From 1973-1975, John served on a National Research Council panel that developed a 10-year research program for advancing understanding of climate change and the climate system. During the next decade, paleoclimatic research became central to understanding climate dynamics in atmospheric and ocean sciences. 
 
At Brown, John devoted himself to the study of microfossils in marine sediments from the Quaternary period of ice ages. With collaborators at Columbia, URI and later Oregon State University, he co-founded an NSF-sponsored multi-institutional project called CLIMAP (Climate: Mapping and Prediction), within which he masterminded his most famous discovery by using time series analysis to demonstrate that Earth’s orbital variations pace the multiple glacial/interglacial cycles of the ice ages. This work led directly to his election to the National Academy of Sciences in 1978 and to his selection as a MacArthur fellow in 1981. John received numerous honors, including the Maurice Ewing Medal in Geophysics in 1980, an Honorary Degree from the University of Edinburgh in 1989, the Leopold von Buch Medal in 1990, the Lyell Medal for Geology in 1991, the Vetlesen Prize in 1996, and the Vega Medal of the Swedish Society of Anthropology and Geography in 1999.
 
 
With his son, John, now a mathematical physicist at the University of Virginia, he wrote an influential paper modeling past climates, and with his daughter Kate, he wrote Ice Ages: Solving the Mystery about the historical developments leading to our current understanding of ice-age climates.
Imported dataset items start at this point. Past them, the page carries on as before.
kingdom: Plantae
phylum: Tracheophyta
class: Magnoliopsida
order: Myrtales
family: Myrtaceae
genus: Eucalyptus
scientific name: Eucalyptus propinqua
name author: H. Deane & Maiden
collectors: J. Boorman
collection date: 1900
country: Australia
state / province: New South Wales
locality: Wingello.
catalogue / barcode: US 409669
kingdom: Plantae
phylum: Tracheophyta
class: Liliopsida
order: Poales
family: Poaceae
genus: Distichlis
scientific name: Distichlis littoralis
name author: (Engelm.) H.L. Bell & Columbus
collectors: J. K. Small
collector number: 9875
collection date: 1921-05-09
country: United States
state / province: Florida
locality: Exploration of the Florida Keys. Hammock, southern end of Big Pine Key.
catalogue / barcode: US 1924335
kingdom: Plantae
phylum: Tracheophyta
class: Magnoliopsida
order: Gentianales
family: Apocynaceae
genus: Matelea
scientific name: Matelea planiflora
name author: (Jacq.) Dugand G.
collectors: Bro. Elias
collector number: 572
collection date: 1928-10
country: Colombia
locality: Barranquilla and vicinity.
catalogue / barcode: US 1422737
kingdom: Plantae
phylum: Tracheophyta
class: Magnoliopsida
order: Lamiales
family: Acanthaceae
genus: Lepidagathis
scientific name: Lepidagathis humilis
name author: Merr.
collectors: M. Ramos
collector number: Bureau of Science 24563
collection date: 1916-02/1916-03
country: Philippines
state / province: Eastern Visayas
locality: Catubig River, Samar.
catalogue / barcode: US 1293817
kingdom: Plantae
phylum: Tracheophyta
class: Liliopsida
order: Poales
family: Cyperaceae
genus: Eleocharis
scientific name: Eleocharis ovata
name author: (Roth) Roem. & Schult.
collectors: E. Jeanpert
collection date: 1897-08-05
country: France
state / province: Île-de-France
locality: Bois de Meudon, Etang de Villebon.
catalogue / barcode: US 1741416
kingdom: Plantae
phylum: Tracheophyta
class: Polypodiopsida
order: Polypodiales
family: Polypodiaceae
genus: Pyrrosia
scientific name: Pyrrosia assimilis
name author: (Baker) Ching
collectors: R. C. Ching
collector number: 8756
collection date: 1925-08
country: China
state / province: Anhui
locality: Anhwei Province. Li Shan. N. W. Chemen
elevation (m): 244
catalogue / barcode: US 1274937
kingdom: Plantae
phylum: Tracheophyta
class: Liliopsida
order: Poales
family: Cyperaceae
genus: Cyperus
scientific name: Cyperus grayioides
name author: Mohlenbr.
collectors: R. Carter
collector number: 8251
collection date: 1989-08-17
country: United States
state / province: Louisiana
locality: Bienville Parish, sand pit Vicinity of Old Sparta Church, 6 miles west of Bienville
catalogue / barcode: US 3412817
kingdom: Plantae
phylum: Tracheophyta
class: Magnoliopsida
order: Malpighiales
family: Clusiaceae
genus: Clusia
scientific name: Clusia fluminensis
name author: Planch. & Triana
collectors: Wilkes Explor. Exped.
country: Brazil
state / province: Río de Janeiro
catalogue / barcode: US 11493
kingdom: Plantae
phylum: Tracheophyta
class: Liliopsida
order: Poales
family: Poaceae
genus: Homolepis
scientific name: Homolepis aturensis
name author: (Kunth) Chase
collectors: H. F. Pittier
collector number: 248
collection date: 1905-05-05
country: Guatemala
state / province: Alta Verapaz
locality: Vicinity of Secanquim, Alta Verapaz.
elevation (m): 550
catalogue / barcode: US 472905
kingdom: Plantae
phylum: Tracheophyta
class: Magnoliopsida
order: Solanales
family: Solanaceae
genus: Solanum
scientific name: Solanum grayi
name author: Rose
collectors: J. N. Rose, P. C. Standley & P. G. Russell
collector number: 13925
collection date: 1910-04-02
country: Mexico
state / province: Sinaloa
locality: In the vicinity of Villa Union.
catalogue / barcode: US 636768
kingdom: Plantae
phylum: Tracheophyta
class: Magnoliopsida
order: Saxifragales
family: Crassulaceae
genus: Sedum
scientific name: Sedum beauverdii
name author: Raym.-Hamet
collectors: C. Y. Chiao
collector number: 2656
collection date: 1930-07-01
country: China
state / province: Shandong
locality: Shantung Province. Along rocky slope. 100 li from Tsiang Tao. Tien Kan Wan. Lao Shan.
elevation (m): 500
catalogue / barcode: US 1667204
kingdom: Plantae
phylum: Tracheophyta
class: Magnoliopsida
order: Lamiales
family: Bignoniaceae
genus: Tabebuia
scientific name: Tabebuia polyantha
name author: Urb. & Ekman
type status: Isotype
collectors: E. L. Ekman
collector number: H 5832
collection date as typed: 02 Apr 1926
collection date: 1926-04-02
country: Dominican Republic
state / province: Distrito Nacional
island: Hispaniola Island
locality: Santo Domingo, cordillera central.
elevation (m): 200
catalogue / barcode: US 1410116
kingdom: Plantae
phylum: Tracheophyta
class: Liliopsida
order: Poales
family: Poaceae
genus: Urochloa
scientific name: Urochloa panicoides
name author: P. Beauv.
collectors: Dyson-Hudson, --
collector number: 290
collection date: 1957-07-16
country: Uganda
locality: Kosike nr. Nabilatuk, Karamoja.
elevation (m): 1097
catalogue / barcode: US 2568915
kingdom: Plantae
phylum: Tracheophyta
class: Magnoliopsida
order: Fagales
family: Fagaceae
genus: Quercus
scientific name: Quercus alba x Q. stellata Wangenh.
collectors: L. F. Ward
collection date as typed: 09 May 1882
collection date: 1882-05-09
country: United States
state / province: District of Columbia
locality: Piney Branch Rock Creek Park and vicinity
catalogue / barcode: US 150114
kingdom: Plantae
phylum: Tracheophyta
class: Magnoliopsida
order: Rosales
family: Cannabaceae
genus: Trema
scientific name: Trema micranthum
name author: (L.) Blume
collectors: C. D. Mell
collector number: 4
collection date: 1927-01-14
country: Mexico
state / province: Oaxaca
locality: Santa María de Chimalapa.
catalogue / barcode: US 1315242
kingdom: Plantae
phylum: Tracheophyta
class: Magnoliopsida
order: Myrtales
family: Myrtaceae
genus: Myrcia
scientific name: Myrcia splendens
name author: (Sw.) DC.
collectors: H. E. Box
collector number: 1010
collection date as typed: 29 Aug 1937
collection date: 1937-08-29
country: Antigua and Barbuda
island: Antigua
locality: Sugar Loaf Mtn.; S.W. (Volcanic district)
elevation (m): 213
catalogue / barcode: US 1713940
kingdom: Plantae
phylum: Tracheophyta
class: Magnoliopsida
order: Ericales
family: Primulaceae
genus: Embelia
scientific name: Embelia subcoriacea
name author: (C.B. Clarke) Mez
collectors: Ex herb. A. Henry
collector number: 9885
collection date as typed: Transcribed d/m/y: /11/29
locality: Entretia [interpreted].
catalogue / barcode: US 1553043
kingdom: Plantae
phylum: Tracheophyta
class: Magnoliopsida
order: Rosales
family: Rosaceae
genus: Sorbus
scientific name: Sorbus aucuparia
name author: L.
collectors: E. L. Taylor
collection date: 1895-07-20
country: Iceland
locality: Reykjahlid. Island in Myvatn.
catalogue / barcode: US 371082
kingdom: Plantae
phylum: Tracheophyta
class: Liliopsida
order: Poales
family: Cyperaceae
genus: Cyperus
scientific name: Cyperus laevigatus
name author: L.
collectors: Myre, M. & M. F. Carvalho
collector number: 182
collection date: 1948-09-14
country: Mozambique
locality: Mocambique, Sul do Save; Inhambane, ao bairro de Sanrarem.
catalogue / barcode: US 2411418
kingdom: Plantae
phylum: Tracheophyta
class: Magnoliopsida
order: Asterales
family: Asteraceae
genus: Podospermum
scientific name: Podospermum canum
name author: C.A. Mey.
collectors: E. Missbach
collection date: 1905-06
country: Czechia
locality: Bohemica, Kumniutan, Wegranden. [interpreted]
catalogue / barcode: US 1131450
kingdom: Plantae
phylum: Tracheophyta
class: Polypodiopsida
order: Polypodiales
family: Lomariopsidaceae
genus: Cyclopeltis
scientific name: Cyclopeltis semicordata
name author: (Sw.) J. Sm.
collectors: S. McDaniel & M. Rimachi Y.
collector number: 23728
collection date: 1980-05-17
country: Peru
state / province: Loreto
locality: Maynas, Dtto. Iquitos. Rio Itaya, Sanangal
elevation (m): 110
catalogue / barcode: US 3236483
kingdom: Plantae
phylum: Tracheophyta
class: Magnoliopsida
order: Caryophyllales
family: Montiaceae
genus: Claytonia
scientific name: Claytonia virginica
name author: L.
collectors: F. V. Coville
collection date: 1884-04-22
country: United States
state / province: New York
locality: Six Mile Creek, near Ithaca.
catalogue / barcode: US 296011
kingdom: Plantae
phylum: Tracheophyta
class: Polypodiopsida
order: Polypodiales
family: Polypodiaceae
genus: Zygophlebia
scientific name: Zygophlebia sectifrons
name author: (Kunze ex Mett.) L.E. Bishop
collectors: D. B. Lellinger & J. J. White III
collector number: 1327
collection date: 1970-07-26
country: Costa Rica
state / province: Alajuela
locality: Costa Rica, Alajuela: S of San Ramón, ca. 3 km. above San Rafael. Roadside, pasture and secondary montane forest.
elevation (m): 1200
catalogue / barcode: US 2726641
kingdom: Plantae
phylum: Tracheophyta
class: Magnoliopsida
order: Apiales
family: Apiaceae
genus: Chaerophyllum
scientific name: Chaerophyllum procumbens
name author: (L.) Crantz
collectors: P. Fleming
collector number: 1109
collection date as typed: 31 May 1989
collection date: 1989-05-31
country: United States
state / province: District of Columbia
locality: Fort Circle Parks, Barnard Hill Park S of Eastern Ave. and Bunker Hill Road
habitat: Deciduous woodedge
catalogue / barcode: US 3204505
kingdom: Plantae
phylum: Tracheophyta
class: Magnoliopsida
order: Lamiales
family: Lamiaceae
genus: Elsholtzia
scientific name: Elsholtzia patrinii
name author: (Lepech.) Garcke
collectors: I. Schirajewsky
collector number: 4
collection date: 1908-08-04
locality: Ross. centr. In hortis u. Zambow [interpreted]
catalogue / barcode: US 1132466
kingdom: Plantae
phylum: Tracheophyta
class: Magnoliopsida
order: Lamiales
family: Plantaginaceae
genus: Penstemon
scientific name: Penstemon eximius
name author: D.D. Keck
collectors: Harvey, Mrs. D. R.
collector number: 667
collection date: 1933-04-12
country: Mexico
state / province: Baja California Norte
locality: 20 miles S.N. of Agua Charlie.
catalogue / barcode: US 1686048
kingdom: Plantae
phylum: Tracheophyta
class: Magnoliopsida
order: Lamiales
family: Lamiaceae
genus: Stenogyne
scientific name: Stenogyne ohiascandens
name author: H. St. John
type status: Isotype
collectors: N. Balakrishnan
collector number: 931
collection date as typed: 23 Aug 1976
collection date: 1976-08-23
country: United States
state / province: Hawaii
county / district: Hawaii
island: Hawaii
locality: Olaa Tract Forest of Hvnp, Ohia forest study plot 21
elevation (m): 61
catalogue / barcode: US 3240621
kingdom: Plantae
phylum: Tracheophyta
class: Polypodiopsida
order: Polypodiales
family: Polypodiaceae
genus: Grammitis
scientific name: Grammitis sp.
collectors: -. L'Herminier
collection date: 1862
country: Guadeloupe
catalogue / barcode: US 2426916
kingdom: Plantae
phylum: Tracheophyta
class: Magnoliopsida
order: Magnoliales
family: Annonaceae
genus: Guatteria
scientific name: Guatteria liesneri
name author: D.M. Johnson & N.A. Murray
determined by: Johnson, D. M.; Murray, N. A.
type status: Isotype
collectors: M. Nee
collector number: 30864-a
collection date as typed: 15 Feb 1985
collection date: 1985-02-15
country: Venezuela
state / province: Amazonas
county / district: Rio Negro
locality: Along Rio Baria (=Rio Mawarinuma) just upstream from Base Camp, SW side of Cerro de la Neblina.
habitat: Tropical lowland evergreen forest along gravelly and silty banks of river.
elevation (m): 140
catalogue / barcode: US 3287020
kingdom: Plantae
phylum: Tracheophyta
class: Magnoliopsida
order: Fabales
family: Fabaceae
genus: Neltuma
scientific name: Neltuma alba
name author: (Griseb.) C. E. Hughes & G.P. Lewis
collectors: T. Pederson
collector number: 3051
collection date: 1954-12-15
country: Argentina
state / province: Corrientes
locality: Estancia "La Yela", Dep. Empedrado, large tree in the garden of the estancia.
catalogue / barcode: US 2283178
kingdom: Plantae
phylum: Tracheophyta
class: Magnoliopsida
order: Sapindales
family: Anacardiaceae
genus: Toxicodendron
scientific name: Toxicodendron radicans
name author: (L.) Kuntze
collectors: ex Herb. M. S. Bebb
In 1979, the book won the Phi Beta Kappa award for science writing. 
 
From 1981 to his retirement in 1990, he directed SPECMAP, an inter-institutional, international, interdisciplinary project that used time series analysis of marine cores to identify the timing and variability of orbital-scale environmental changes. Throughout his long career, he was able to bring together scientists around the world to work cooperatively on unraveling the mysteries of past climates. John encouraged, influenced, inspired, and supported many young faculty and students, a number of whom are current leaders in paleoceanography and paleoclimatology.
 
After retirement, he became an enthusiastic collector of wine glasses and also a lead historian for the men he had served with in the Tenth Mountain Division. With his wife Barbara’s help, he produced several books and videos about his time of service. 
 
John had a special love of skiing and the mountains, and this influenced his decision to join the mountain troops in World War II. He was devoted to his family, and shared with them his love for skiing, sailing, beach trips, and camping.
 
John is survived by wife Barbara, his daughter Katherine P., his son John Z. Imbrie, and three grandchildren.


A memorial service will be held at 1:30 on Sunday, May 22 in the Manning Chapel at Brown University. Donations in John's memory may be made to the Lewy-Body Dementia Association, lbda.org.